Talking to migrant representatives, she said that African leaders should not be allowed to worsen conditions in their countries and expect others to deal with the resulting migration.

Twelve people were killed earlier this month when mobs attacked foreign-owned businesses, mainly in Johannesburg.

Ten of the victims were South African and two were Zimbabweans.

President Cyril Ramaphosa said that he felt ashamed by the recent violence.

“We are very concerned and of course as a nation we [are] ashamed because this goes against the ethos of what South Africa stands for,” he said.

But in looking for solutions, the international relations minister suggested this was not just a South African issue.

“We need to talk about the role that sending countries and transit countries play in assisting receiving countries such as South Africa, Kenya, Uganda and many others and in helping them manage the issue of migration far more effectively,” Ms Pandor told members of the African Diaspora Forum in Pretoria.

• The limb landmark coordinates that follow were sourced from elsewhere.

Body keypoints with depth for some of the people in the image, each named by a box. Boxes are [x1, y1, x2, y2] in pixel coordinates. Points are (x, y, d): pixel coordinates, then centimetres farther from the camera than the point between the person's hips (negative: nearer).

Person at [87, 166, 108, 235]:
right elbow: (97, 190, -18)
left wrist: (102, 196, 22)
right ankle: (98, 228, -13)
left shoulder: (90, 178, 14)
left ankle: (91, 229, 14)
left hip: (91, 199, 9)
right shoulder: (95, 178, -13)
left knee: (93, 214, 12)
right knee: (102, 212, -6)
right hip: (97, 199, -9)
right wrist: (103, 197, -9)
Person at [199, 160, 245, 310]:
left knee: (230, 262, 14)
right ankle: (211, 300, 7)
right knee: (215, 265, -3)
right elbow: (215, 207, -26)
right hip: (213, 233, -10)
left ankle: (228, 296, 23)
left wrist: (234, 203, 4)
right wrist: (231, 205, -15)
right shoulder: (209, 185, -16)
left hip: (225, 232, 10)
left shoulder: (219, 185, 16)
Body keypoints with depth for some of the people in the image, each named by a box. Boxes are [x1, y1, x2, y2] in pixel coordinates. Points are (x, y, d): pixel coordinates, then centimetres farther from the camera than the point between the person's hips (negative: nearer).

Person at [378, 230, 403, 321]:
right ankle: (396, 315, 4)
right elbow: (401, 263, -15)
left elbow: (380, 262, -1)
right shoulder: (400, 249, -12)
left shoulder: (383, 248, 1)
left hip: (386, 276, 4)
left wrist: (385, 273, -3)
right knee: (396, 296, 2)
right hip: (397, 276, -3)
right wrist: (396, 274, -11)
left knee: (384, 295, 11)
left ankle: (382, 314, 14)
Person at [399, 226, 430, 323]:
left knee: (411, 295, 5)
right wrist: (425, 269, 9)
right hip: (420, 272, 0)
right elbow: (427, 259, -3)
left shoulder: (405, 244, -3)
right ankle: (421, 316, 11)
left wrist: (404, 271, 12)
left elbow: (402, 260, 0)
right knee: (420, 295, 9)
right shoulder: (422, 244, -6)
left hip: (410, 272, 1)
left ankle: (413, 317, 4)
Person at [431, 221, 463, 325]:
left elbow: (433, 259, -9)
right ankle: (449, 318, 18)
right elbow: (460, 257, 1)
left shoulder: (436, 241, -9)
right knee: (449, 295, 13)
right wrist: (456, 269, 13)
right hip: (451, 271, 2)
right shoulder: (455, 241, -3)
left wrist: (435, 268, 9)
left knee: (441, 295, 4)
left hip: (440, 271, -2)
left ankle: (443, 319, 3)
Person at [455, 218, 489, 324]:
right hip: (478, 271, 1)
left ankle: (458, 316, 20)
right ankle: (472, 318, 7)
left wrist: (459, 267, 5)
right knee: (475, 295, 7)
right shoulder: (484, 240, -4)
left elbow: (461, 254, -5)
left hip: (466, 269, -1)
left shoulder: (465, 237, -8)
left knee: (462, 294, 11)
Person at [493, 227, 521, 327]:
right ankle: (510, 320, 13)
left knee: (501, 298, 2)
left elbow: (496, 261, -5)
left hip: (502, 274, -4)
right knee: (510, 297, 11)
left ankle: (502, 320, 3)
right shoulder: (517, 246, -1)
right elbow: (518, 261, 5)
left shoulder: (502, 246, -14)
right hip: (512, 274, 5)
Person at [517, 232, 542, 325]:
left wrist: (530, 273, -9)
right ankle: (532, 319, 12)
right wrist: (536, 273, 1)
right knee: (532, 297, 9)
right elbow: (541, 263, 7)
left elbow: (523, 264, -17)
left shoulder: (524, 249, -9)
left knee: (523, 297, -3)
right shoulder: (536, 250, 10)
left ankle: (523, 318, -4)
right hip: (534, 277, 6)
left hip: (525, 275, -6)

South Africa has become a magnet for migrants from other parts of Africa as it has one of the continent’s biggest and most developed economies.

But there is also high unemployment in the country and some people feel foreigners are taking their jobs.

Ms Pandor turned to the continent’s need for rapid economic development to help deal with the rising population.

“No leader should be allowed to get away with allowing degradation and expecting someone else to provide a response to their countrymen and women,” she said.

The people who have migrated to South Africa “tended to be… poor and unskilled, just as many millions of black South Africans are”, she said.

She said better education would help improve people’s job prospects.

South Africa has faced damning criticism from leaders of other African countries over the violence.

Nigeria was notably outspoken and South Africa has issued an apology to the country.